Toronto Film Company Centre of Child Pornography Investigation

Child Pornography Investigation

It’s been a rough couple of weeks for Toronto’s reputation and it’s not getting much better. Police have revealed that a Toronto-based film company was the centre of a three-year child pornography investigation.

Toronto police announced that over the course of the investigation, 348 people have been arrested and nearly 400 sexually abused children rescued.

At the heart of the child pornography ring was Toronto-based Azoz Films.

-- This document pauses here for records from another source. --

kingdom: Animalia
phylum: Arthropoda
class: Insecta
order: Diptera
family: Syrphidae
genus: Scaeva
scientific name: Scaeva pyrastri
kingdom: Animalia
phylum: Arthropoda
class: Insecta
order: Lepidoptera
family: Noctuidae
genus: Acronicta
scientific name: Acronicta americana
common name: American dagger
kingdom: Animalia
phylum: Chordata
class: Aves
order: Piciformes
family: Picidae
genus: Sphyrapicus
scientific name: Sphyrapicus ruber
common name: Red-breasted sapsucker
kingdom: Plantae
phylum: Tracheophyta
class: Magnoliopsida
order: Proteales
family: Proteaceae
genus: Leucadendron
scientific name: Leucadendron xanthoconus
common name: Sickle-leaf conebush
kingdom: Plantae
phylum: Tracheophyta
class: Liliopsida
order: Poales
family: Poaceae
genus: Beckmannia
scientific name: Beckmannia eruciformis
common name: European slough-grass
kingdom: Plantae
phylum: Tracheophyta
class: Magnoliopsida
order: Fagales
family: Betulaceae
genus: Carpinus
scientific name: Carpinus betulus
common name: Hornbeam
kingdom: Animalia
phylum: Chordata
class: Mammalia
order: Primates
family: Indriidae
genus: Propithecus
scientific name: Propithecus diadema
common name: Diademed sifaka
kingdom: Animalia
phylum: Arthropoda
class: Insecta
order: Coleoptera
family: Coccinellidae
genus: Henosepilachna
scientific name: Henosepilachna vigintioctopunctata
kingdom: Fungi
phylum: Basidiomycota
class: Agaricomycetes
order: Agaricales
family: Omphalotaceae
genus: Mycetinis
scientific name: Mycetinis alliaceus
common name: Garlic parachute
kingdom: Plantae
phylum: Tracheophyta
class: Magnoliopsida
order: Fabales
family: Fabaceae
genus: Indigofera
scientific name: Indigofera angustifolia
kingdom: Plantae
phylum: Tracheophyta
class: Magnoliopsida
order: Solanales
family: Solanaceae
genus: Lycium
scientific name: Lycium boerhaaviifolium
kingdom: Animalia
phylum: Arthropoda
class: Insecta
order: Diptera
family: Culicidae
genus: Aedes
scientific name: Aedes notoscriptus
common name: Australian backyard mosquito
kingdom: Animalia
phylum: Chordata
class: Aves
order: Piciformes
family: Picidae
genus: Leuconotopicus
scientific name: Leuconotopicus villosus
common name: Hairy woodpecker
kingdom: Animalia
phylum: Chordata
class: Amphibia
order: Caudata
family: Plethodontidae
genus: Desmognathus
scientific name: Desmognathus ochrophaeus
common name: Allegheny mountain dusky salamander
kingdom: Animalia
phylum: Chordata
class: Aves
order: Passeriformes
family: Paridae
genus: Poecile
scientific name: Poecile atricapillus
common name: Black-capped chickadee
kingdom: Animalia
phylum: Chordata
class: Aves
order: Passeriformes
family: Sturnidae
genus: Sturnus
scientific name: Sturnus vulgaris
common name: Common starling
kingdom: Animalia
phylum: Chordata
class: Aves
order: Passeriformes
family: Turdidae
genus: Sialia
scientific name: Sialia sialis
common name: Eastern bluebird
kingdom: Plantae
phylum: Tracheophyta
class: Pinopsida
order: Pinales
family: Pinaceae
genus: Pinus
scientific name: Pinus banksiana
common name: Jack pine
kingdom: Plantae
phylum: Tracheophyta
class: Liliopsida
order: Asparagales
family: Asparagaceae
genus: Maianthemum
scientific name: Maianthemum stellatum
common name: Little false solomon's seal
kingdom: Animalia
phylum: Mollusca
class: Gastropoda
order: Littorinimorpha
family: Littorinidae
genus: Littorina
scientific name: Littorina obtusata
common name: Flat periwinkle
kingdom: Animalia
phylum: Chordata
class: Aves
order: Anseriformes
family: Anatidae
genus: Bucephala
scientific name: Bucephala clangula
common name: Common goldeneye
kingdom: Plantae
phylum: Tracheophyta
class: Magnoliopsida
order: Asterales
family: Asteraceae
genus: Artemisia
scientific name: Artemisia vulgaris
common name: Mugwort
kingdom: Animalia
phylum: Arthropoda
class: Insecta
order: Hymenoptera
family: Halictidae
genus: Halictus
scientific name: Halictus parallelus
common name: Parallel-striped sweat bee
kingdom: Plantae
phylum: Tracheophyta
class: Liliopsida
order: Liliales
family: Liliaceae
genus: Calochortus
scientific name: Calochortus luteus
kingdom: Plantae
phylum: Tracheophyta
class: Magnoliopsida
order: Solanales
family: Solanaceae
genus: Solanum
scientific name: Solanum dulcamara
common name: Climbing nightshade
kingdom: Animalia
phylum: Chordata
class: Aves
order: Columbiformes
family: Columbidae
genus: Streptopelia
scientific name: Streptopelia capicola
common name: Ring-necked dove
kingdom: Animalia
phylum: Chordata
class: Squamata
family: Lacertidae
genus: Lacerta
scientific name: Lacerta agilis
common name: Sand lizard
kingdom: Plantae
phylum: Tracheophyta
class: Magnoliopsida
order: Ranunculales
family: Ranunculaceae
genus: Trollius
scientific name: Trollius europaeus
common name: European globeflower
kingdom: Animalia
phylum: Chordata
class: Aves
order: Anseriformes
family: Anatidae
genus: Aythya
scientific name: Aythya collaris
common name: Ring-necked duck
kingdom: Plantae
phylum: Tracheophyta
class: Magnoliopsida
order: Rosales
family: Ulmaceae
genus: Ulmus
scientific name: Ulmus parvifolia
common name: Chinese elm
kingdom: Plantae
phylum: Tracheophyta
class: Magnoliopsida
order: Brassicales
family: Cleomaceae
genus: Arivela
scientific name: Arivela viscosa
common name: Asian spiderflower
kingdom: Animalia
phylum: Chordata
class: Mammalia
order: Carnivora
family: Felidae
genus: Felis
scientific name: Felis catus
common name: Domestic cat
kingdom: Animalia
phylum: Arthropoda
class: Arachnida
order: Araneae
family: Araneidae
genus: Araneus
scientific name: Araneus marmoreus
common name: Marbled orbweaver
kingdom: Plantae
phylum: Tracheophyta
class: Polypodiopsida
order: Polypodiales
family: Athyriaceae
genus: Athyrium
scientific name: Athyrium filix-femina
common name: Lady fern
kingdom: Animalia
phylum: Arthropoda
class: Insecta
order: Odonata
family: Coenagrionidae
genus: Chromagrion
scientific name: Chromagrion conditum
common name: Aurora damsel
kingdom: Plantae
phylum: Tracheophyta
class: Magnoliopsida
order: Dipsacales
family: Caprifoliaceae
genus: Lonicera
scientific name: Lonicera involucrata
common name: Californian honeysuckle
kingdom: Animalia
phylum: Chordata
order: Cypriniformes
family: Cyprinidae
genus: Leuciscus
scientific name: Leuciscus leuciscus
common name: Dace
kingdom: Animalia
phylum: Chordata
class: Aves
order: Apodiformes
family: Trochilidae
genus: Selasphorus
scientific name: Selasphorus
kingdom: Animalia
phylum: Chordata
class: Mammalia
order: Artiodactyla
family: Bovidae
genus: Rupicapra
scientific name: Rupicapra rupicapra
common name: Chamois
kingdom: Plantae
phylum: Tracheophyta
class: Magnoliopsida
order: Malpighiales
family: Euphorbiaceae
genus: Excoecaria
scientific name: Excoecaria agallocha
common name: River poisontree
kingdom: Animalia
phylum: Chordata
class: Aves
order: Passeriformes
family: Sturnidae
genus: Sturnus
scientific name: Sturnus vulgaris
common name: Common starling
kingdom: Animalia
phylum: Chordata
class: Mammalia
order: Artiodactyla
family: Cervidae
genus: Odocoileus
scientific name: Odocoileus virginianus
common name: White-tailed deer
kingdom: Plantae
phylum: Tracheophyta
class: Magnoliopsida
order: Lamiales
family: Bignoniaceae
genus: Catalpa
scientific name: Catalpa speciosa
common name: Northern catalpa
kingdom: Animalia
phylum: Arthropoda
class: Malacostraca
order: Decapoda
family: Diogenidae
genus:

The film company allegedly sold DVDs and streamed videos of naked children, which they marketed as “naturist” and claimed the “non-sexually explicit” material was legal in Canada and the U.S. Spoiler alert: it wasn’t.

With the help of law enforcement from the U.S. and Eastern Europe, Toronto police were able to determine the identities of customers using Azov Films’ databases, leading to a series of raids and arrests of purchasers of child pornography around the world.

“It is alleged that officers located hundreds of thousands of images and videos detailing horrific sexual acts against very young children – some of the worst they have ever viewed,” police told reporters.

Among the 348 people arrested in the international child sex abuse investigation were 40 teachers, six law enforcement personnel, nine pastors or priests and a few doctors and nurses. Translation: don’t trust your kids with anyone.

The owner of Azov Films, Canadian Brian Way, 42, has been in custody since his arrest in May 2011, and his company has since been shut down. The investigation, however, known as Project Spade, is still ongoing and police are certain that more arrests will be made – so stop watching child pornography, you perverts.